Example dataset row:
{
"custom_id": "1", # Each row must have a unique string ID
"method": "POST",
"url": "/v1/chat/completions",
"body": {
"model": "", # Empty string means prompt the base model without adapters
"messages": [
{
"role": "user",
"content": "Formulate an equation to calculate the height of a triangle given the angle, side lengths and opposite side length."
}
],
"max_tokens": 1000
}
}
To use an adapter, specify the adapter ID in the model
field. The base model
will be specified when creating the batch job.
Once your JSONL file is ready,
upload it to Predibase.
For information about preparing your dataset, see
Dataset Preparation.
Creating a Batch Job
Warning: Currently only base models up to 16B parameters are supported.
from predibase import Predibase
from predibase.beta.config import BatchInferenceServerConfig
# Configure the batch job
config = BatchInferenceServerConfig(
base_model="qwen3-8b",
lorax_image_tag=None, # Optional
hf_token=None, # Optional
quantization=None, # Optional
)
# Or use an existing deployment's configuration
dep = pb.deployments.get("my_deployment")
config_from_deployment = BatchInferenceServerConfig.from_deployment(dep)
# Create the batch job
job = pb.beta.batch_inference.create(
dataset="my_inference_dataset",
server_config=config,
)
Monitoring Jobs
# Check specific job status
print(pb.beta.batch_inference.get(job).status)

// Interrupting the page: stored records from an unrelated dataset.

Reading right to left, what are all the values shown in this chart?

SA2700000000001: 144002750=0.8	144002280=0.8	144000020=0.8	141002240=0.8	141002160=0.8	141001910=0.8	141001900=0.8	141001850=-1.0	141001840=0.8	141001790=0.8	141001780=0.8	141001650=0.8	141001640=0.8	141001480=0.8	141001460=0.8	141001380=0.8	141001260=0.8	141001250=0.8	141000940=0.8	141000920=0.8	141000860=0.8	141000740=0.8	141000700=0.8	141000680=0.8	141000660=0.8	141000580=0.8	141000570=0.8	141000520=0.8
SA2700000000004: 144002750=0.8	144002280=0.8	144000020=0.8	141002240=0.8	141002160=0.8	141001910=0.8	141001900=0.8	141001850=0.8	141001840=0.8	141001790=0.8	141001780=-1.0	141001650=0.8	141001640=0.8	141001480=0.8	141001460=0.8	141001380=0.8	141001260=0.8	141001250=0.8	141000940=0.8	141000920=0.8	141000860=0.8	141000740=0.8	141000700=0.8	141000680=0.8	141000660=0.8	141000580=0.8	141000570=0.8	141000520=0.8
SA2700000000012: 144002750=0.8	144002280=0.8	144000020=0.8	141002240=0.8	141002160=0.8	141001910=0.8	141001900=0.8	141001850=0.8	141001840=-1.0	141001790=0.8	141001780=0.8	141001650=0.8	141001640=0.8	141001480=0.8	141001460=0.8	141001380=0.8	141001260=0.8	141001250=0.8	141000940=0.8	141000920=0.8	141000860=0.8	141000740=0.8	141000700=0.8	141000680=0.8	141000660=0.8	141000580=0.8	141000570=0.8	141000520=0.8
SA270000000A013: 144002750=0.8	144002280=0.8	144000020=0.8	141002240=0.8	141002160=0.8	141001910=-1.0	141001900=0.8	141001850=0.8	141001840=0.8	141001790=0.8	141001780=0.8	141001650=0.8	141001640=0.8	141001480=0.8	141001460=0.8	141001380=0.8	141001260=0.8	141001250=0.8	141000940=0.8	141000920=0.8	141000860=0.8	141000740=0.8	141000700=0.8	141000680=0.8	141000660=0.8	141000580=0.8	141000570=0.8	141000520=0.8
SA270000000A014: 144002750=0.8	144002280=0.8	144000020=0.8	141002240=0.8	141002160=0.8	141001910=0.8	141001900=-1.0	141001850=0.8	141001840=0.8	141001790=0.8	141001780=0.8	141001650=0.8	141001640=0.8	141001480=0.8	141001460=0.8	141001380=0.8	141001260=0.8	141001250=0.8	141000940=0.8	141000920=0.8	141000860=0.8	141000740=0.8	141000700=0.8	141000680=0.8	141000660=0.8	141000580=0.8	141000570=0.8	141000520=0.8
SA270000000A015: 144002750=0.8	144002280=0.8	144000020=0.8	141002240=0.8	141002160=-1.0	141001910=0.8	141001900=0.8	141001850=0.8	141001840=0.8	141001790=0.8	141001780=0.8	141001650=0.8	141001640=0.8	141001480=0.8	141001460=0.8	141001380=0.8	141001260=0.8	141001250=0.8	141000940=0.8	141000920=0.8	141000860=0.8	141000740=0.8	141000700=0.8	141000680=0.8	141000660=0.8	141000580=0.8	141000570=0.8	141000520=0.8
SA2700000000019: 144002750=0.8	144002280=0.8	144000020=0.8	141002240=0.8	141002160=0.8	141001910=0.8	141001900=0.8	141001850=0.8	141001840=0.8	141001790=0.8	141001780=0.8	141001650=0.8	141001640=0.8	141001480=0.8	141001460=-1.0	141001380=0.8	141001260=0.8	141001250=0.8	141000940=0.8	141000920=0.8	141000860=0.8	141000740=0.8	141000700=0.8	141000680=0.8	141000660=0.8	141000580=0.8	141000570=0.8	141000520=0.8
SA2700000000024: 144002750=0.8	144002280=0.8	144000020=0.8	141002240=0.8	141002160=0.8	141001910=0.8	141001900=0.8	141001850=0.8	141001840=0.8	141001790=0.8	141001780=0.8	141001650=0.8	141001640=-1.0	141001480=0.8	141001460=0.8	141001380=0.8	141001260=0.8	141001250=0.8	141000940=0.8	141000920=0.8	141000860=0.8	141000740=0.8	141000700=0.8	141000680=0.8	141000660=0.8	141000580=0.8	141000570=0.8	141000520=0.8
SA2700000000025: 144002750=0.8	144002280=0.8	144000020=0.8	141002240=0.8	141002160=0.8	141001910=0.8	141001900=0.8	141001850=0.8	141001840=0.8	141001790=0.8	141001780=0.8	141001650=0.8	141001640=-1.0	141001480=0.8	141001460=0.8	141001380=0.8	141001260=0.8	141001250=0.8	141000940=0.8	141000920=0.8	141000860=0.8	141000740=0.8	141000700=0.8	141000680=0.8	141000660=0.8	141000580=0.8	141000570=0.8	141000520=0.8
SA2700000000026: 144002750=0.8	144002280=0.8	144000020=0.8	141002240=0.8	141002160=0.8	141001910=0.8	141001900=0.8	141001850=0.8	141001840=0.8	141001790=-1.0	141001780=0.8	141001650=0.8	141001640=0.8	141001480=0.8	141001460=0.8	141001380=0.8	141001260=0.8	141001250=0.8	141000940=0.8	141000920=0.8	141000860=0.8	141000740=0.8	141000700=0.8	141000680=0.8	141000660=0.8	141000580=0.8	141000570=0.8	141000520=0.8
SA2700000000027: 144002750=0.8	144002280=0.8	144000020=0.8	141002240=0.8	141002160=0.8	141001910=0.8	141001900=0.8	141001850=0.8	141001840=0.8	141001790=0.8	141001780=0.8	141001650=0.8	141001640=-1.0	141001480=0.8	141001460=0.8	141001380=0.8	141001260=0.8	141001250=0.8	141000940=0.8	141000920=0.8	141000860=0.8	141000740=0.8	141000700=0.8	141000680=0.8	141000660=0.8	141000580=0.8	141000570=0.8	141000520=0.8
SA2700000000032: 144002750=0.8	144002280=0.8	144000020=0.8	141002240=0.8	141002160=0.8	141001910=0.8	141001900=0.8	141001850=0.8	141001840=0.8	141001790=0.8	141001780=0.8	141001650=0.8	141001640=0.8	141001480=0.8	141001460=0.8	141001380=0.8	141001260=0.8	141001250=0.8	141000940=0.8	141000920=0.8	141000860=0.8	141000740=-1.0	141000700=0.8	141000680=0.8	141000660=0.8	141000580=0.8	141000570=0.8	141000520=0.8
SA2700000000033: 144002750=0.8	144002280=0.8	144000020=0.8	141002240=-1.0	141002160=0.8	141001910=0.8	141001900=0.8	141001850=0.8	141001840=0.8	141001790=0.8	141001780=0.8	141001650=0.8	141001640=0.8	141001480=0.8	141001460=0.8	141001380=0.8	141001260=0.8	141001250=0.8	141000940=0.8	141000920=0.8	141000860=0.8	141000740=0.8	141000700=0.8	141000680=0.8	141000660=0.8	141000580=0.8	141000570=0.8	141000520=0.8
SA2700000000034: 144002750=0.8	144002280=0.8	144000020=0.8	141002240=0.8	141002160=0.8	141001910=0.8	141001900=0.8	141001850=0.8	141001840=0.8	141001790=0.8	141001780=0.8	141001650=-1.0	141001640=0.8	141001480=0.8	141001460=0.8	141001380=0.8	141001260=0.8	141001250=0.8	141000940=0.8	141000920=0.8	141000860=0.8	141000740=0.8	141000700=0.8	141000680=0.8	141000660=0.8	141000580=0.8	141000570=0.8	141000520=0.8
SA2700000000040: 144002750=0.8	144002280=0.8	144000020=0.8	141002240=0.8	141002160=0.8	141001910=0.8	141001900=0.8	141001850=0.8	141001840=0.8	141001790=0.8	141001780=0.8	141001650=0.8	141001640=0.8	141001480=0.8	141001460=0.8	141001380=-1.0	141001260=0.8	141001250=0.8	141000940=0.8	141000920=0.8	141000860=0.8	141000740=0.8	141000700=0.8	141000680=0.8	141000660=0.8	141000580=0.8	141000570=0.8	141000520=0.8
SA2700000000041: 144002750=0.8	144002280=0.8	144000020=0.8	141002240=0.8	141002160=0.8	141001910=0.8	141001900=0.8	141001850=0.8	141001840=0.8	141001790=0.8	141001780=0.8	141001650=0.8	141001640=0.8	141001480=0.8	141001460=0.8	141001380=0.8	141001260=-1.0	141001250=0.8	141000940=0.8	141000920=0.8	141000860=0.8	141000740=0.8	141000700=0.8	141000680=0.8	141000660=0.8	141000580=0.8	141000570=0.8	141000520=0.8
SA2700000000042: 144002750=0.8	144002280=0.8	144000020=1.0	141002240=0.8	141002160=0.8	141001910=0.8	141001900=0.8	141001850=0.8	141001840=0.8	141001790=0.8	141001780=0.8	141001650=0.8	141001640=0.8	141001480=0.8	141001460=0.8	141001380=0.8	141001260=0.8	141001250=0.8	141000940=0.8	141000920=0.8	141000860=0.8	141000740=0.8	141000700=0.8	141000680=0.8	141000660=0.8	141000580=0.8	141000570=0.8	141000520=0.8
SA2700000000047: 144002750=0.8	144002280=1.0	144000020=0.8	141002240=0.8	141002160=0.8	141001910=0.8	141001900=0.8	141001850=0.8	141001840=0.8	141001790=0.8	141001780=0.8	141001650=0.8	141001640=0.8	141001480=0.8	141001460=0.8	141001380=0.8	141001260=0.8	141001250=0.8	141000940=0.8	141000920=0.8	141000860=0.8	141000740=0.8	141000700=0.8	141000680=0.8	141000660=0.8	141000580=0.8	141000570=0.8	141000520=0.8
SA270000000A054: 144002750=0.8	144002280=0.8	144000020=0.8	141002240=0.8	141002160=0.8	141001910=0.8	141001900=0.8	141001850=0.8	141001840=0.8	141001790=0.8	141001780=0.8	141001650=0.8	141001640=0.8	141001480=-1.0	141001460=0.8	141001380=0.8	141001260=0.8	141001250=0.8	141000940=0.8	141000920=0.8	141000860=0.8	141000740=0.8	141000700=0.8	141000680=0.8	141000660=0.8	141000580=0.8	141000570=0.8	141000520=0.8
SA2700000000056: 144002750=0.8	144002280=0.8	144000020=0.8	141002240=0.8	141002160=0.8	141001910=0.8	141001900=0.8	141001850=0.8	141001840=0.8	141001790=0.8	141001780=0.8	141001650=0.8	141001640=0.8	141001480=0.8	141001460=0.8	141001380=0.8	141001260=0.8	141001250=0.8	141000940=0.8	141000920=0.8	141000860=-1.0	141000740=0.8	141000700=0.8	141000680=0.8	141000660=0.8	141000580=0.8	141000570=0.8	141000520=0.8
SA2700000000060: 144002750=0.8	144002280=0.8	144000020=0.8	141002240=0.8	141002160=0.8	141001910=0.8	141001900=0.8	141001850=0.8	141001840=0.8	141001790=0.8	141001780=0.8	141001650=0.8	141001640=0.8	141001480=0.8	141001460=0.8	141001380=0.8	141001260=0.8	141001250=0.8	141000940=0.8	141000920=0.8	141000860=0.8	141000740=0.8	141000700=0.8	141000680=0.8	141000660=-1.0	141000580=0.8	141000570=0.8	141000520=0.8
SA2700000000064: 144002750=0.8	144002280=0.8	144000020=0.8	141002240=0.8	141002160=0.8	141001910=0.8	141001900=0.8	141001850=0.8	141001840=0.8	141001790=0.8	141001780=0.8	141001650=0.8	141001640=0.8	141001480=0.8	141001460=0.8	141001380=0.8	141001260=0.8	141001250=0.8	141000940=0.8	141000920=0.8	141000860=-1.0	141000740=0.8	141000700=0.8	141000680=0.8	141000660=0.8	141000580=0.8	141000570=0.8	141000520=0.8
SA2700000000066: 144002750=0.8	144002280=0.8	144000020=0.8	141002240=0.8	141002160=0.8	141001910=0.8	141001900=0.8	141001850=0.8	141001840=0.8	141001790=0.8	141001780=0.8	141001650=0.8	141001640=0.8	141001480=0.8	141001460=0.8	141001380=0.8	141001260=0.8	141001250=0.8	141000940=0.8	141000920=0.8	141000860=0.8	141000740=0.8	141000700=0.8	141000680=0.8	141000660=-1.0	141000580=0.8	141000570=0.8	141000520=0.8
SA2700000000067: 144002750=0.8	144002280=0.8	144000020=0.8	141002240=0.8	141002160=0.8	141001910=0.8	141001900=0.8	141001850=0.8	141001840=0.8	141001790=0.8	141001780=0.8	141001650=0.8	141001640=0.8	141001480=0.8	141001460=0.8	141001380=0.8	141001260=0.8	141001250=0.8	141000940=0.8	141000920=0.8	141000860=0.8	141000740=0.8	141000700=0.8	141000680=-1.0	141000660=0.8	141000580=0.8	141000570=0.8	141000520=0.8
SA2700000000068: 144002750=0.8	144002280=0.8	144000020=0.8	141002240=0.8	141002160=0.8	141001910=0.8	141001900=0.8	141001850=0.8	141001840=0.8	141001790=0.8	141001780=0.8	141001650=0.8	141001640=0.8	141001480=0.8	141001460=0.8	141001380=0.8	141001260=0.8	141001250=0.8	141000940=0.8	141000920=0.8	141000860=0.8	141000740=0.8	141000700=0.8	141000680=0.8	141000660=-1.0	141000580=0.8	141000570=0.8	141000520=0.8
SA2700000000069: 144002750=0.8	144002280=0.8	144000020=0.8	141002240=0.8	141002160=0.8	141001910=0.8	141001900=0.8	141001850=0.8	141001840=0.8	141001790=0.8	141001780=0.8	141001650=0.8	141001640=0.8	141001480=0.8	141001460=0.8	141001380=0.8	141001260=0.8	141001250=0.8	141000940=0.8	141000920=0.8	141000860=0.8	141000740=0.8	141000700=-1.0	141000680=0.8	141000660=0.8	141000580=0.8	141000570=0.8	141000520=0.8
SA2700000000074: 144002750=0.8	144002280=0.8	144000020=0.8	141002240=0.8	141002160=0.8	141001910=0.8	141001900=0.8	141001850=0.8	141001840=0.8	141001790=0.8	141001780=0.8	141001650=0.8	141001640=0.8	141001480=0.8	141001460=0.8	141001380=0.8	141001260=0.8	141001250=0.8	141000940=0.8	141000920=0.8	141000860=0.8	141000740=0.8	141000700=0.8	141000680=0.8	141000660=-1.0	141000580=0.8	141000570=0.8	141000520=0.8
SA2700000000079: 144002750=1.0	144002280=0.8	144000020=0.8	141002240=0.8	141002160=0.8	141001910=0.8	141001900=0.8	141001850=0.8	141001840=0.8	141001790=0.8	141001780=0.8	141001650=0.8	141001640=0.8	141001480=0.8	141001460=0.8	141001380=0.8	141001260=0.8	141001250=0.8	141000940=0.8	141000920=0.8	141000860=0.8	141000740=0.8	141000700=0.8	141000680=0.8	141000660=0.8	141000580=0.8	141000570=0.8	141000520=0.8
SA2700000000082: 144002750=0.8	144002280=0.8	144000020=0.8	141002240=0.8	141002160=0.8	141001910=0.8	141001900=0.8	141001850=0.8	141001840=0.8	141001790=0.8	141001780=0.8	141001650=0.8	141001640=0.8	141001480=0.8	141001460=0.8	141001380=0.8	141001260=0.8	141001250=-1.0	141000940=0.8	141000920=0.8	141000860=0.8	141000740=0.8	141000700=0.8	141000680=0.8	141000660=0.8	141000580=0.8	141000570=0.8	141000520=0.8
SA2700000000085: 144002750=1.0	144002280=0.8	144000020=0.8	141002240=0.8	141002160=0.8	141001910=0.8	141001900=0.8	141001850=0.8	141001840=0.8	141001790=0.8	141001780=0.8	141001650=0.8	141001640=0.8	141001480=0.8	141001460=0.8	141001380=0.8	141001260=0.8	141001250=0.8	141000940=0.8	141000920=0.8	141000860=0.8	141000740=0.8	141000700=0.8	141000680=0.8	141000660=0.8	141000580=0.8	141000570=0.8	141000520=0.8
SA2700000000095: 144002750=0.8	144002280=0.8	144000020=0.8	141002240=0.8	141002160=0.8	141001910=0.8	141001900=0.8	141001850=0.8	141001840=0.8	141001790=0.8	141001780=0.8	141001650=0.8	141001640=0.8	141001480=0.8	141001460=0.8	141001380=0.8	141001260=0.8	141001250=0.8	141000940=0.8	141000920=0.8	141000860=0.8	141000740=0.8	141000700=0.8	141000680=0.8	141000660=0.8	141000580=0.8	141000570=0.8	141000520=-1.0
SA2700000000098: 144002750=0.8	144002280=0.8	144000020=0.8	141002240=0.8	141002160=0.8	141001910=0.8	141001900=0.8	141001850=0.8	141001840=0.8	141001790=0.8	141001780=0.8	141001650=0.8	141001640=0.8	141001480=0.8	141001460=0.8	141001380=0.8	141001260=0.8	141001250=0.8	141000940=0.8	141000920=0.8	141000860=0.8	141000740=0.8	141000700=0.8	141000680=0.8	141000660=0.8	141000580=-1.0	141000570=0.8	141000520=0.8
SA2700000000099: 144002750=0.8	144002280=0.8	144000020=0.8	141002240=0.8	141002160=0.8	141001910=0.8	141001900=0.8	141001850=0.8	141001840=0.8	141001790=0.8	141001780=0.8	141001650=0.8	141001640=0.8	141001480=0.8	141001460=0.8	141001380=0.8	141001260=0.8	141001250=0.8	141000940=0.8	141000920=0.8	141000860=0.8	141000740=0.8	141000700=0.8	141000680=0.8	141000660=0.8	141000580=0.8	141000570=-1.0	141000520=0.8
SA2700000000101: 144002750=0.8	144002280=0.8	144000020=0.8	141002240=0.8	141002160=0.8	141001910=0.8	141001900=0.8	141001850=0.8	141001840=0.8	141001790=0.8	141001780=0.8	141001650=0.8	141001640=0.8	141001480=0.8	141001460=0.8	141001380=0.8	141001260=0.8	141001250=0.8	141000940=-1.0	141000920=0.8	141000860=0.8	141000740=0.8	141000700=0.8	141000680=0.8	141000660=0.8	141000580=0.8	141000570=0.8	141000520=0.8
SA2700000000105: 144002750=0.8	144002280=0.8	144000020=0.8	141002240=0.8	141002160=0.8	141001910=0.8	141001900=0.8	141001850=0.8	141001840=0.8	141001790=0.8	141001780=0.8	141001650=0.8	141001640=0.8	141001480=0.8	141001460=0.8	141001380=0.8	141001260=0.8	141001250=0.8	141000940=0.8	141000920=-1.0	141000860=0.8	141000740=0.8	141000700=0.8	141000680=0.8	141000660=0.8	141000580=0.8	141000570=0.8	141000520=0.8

print(pb.beta.batch_inference.get("<JOB_UUID>").status)
# List all batch jobs
jobs = pb.beta.batch_inference.list()
for j in jobs:
print(j)
Getting Results
Once the job status is completed
, download the results:
pb.beta.batch_inference.download_results(job, dest="path/to/my_output.jsonl")
pb.beta.batch_inference.download_results("<JOB_UUID>", dest="path/to/my_output.jsonl")
Example result row:
{
"custom_id": "1",
"response": {
"status_code": 200,
"body": {
"id": "null",
"choices": [
{
"finish_reason": "stop",
"index": 0,
"logprobs": null,
"message": {
"content": " To calculate the height of a triangle when the angle, side lengths, and the length ...",
"refusal": null,
"role": "assistant",
"audio": null,
"function_call": null,
"tool_calls": null
}
}
],
"created": 1737575137,
"model": "predibase/qwen3-8b",
"object": "text_completion",
"service_tier": null,
"system_fingerprint": "0.1.0-native",
"usage": {
"completion_tokens": 379,
"prompt_tokens": 30,
"total_tokens": 409,
"completion_tokens_details": null,
"prompt_tokens_details": null
}
}
},
"error": null
}
Note: Result rows may not be in the same order as the input dataset. Use the
custom_id
field to match results with inputs.
Pricing
Batch inference is priced at $0.50 per million tokens, with no difference
between input and output tokens.